Bill Karp, NEFSC Science and Research Director, said a ship’s bell for him symbolized the importance of the research fleet to the work of the science centers, and the relationship between the centers, the fisheries service and OMAO. Although he grew up with a different vessel which is also now decommissioned, the Miller Freeman, Karp said it was clear how important any particular research vessel is to the life of an institution such as the science center.

"Many of you grew up with this vessel, grew up professionally and spent a lot of time at sea, and have a lot of stories to tell. That’s a very important part of the tradition of this center," Karp said, noting the bell also represented the very strong and critical relationship between the centers, the fisheries service and OMAO.

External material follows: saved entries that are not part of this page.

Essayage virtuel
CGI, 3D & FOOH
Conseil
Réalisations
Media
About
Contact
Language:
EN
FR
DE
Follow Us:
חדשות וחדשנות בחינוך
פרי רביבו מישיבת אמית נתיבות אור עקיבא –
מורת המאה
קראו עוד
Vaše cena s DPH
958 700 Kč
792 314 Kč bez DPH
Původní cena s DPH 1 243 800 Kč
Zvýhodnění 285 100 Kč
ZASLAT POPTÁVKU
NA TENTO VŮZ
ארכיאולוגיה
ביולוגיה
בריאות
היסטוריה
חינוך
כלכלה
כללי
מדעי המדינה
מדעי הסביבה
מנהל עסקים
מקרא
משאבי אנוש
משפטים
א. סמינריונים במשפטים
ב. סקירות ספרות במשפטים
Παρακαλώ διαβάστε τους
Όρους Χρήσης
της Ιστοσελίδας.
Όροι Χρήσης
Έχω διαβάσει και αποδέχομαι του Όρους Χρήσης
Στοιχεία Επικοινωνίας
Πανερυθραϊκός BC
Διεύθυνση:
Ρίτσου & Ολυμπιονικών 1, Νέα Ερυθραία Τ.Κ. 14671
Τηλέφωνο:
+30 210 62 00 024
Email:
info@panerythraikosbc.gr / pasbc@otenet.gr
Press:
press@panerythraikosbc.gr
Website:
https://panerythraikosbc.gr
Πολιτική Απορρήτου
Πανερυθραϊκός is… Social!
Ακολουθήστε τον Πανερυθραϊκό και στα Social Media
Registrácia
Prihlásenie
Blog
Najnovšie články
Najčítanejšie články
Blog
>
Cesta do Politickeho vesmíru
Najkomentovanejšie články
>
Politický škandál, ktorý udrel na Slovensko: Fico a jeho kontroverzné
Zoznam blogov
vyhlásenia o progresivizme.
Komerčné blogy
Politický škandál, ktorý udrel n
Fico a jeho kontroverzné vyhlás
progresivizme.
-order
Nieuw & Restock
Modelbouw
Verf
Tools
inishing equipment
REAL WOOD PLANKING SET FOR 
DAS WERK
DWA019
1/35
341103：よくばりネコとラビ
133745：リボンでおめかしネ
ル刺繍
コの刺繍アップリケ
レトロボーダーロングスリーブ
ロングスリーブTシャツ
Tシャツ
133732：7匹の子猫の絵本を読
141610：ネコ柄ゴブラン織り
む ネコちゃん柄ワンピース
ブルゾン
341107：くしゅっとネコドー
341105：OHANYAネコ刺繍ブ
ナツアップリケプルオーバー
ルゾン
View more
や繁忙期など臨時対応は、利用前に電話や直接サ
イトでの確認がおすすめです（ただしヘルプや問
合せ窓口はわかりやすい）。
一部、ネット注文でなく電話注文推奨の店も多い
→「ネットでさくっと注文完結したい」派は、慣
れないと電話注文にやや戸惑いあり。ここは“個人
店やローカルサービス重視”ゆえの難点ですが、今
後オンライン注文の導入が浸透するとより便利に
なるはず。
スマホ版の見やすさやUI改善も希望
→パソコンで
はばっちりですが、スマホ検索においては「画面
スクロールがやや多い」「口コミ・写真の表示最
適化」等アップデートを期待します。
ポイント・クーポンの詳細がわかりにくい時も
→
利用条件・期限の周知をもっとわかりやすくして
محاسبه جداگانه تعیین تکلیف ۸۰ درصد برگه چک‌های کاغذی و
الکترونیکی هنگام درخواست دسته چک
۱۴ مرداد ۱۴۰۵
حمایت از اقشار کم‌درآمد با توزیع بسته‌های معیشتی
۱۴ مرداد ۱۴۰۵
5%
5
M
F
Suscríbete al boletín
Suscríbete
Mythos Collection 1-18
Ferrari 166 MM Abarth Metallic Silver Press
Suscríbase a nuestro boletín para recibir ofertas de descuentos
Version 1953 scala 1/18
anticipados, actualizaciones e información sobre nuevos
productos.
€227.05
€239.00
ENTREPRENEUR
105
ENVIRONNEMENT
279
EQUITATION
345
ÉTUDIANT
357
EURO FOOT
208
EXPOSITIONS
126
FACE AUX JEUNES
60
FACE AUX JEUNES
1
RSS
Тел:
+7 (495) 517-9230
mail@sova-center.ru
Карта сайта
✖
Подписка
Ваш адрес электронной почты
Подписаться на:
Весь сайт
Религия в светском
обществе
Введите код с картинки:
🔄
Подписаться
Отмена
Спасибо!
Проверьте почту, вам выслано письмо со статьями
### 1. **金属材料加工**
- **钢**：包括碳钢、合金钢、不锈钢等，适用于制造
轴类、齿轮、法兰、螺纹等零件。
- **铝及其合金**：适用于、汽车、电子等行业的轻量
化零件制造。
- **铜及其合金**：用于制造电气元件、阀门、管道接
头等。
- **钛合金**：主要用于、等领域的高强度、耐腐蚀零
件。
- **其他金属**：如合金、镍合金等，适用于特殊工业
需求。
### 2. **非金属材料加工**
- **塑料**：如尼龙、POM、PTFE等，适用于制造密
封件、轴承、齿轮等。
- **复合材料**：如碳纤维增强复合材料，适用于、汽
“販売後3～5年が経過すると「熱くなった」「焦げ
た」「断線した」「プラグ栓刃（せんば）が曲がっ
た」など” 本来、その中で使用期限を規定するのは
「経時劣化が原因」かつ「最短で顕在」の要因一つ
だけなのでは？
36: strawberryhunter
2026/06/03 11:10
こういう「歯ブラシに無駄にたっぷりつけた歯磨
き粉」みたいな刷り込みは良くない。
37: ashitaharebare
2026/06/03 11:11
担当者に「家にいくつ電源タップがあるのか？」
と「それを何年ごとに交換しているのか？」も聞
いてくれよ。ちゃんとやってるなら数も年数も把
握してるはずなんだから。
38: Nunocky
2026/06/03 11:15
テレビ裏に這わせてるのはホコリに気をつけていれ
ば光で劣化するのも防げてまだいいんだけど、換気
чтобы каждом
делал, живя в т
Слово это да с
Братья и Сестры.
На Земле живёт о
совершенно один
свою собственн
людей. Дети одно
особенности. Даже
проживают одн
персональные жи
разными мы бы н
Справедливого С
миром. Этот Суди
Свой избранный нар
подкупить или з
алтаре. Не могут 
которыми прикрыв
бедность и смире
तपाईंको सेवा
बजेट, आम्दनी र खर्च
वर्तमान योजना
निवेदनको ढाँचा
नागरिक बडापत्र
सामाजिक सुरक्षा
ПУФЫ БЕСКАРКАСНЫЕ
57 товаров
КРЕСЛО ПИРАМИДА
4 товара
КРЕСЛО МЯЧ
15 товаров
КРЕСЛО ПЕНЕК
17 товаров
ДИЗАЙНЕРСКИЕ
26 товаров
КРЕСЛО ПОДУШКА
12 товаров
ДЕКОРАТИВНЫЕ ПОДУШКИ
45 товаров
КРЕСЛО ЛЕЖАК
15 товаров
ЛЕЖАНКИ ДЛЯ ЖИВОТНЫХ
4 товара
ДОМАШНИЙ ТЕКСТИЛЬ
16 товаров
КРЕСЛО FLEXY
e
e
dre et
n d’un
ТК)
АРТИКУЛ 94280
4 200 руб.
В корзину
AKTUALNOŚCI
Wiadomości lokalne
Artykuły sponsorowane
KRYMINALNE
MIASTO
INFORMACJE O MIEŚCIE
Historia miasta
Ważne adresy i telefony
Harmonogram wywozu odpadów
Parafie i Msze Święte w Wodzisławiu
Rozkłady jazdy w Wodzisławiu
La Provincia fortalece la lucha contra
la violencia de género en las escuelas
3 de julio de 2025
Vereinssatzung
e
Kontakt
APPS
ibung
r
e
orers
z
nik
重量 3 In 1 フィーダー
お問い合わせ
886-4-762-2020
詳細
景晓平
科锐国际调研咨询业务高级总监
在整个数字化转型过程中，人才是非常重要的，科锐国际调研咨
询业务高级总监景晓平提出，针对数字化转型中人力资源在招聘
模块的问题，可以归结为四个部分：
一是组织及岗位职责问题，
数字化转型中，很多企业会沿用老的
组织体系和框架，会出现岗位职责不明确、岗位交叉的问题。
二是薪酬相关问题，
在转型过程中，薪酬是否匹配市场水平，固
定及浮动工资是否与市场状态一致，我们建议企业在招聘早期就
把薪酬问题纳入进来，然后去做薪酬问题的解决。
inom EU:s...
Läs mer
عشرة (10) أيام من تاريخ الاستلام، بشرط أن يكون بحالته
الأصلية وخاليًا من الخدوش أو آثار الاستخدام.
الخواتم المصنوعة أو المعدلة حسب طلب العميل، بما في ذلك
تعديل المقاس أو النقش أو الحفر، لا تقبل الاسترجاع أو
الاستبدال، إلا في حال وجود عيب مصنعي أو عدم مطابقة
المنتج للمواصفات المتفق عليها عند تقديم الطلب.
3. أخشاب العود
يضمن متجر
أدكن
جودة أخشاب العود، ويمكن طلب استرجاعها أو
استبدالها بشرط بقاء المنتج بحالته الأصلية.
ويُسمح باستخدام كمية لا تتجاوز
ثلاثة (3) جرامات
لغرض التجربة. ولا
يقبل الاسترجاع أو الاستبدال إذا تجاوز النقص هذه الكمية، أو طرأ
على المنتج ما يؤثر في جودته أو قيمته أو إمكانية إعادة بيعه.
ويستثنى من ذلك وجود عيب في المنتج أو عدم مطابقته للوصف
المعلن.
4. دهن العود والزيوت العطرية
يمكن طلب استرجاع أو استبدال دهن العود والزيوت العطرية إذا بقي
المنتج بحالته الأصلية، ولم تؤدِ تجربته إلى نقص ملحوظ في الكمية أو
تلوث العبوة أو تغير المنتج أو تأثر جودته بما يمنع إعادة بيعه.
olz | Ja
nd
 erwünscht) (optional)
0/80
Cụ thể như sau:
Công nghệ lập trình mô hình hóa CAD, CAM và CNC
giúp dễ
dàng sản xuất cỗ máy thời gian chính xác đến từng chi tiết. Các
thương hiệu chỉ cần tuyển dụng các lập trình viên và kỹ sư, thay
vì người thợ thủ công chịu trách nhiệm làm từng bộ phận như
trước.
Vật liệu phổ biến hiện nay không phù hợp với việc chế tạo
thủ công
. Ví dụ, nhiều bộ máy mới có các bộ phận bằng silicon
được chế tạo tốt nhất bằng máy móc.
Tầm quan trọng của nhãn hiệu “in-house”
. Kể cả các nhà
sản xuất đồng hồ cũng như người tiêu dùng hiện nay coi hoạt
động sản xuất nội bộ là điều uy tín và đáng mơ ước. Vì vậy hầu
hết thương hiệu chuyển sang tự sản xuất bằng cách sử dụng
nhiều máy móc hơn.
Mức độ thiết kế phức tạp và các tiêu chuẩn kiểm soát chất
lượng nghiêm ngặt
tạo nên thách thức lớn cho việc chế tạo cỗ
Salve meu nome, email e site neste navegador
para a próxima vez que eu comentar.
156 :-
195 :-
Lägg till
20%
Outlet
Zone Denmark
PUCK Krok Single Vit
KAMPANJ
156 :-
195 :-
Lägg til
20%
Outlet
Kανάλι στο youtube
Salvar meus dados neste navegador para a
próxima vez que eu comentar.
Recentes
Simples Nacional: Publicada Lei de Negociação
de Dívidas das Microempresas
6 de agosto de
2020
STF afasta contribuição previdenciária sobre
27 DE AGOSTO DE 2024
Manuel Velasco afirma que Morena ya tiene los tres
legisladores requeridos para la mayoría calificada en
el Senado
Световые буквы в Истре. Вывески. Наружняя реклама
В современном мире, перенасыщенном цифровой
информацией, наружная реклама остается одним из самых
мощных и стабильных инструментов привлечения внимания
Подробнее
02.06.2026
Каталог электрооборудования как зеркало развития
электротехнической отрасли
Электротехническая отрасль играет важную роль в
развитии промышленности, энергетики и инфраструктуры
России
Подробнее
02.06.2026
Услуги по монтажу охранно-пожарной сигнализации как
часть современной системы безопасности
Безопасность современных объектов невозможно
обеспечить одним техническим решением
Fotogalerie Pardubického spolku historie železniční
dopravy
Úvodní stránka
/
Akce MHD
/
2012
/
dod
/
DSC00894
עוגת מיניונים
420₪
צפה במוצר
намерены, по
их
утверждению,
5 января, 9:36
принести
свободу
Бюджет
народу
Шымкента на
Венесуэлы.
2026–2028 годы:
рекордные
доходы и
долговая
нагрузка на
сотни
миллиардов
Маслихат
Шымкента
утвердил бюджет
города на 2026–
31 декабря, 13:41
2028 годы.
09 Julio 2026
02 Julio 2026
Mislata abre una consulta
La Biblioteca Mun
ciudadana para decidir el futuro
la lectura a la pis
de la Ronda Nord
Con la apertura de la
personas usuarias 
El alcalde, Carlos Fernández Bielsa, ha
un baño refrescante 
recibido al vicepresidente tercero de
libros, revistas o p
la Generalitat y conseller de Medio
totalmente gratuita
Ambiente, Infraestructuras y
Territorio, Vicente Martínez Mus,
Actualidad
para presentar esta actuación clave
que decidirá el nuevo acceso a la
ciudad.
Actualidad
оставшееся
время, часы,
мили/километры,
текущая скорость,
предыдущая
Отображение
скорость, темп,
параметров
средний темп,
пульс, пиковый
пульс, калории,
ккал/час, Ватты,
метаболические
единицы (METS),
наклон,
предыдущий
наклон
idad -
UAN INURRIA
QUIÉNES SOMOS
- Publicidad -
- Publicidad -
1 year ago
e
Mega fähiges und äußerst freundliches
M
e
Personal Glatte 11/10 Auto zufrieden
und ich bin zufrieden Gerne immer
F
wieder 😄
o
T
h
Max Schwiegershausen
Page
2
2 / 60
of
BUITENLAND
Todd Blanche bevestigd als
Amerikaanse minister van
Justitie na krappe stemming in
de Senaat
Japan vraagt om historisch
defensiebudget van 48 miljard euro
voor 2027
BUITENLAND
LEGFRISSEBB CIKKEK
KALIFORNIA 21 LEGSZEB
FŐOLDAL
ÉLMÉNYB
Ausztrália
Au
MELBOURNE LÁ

"Hearing that bell ring and resonate so richly in this room, I am reminded of the history and tradition of the science that we do, the importance of the work that we do, and the importance of the partnerships that we have in doing that work," said Karp.

A celebration of the ship’s 44 years of service was held in Woods Hole June 15. Rear Admiral Michael Devaney, director of the NOAA Commissioned Officer Corps and director of the NOAA Office of Marine and Aviation Operations; Rear Admiral David Score, director of NOAA’s Marine and Aviation Operations Centers; and Captain Lopez attended that celebration. Delaware II sailed from Woods Hole for the last time on June 20, headed for NOAA’s MOC-Atlantic fleet facilities in Norfolk, Virginia. The 155-foot vessel was formally decommissioned in Norfolk September 28, 2012 at 11:06 a.m. The vessel’s future is unknown, although it is likely to be put up for sale.